74 Yılın En Uyumlu Çifti Samsung’dan Samsung, takipçilerinin uzun zamandır beklediği akıllı saat modeli olan Galaxy Gear ve yeni Galaxy Note 3’ü Berlin ve New York’ta yaptığı eş zamanlı etkinliklerle tanıttı. Samsung’un akıllı saati Galaxy Gear teknolojik donanımıyla göz kamaştırıyor. Sahip olduğu dâhili kamera ve hoparlör sistemiyle aynı adı taşıyan Galaxy model telefonlarla uyumlu çalışabilen cihaz; AMOLED ekran, 1.9 megapixel otomatik odaklama özellikli kamera ve 4 GB dâhili depolama alanına sahip. Aynı anda tanıtımı yapılan bir diğer model ise Galaxy Note 3. 13 megapixel çözünürlüğündeki kamerası, yenilenen kalem sistemi ve microSD kart desteğiyle ön plana çıkan yeni Galaxy Note 3’ün fiziksel tasarımında d detaylar gözden kaçmıyor. Arka kapağı deri kaplama olan cihaz şık bir görüntü
sunarken tutuşu da kolaylaştırıyor. 1080p full HD video kaydı yapabilen Galaxy Note 3 ve akıllı saat Galaxy Gear 25 Eylül’de satışa sunulacak. Birbirleriyle optimize olarak çalışabilen Galaxy Gear ve Galaxy Note 3 yılın en dikkat çekici çifti olmaya aday.

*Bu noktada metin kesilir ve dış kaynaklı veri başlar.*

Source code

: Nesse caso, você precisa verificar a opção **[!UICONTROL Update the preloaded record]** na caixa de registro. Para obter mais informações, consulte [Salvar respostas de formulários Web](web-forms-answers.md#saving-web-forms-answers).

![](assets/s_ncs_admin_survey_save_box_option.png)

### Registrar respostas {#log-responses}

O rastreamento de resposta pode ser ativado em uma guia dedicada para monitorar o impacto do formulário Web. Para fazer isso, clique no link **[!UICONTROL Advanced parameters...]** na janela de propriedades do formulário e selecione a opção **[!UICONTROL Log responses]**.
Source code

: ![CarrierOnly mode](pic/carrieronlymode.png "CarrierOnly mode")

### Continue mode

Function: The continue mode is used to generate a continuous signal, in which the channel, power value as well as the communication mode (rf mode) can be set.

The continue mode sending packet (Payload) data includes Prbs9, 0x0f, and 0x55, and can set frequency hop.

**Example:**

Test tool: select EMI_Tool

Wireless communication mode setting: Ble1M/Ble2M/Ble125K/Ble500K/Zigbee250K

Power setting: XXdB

Senin iPhone’un Ne Renk? Pazar payı her gün büyüyen akıllı telefon sektöründe yeni bir dönem açmaya hazırlanan Apple’ın yeni iPhone’larında öne çıkan yenilikler; iOS7 işletim sistemi, parmak izi sensörü, yüksek hızlı işlemci ve gelişmiş kamera olarak göze çarpıyor. Yeni ürünlerin tanıtımında son teknoloji bu ürünlerle birlikte Apple’ın fiyat politikasında ve cihaz renkleri konusunda da ciddi değişiklikler yaşandığı gözlerden kaçmadı. Artık daha düşük bütçeli müşterileri de hedef alan Apple iPhone 5C ile bu hedefine ulaşmaya yakın görünüyor. ABD’deki satış fiyatı 16 GB’lık model için 99$, 32 GB’lık model için ise 199$ olarak belirlenen yeni iPhone 5C, beyaz, sarı, yeşil, mavi ve pembe renkte satışa sunulacak. iPhone’un klasik rengi olan siyah ise bu modelin renk seçenekleri arasında bulunmuyor. Düşük fiyatıyla dikkatleri üzerine toplayan iPhone 5C, sahip olduğu 4 inç ekran, 8 megapixel kamera ve yeni işletim
sistemi iOS7 ile rakiplerine şimdiden gözdağı vermeye başladı. Diğer iPhone’lara göre üretiminde kullanılan malzemede de farklılık gösteren bu yeni modelin gövdesi çelik takviyeli polikarbonattan üretildi. Bu cihazın, iPhone 5S’den en önemli farkı ise “Touch ID” adı verilen parmak izi teknolojisine sahip olmaması Teknoloji meraklılarının karşısına parmak izi sensörü, çift LED flaşlı 12 megapixel kamerası, yenilenen batarya sistemi ve retina ekranıyla çıkan iPhone 5S, Apple’ın yeni amiral gemisi olarak adlandırılıyor. Altın, gümüş ve uzay grisi renklerinde üretilen iPhone 5S’in fiziksel özellikleri bir önceki model olan iPhone 5’e benziyor. Ancak onu diğerlerinden ayıran beraberinde getirdiği teknolojik yenilikler. 5S’in sahip olduğu işlemci iPhone 5’ten 2 kat, ilk iPhone’dan ise 40 kat daha hızlı çalışıyor. Sahip olduğu parmak izi okuma sistemi ise cihaz için eşsiz bir kilit görevi görüyor.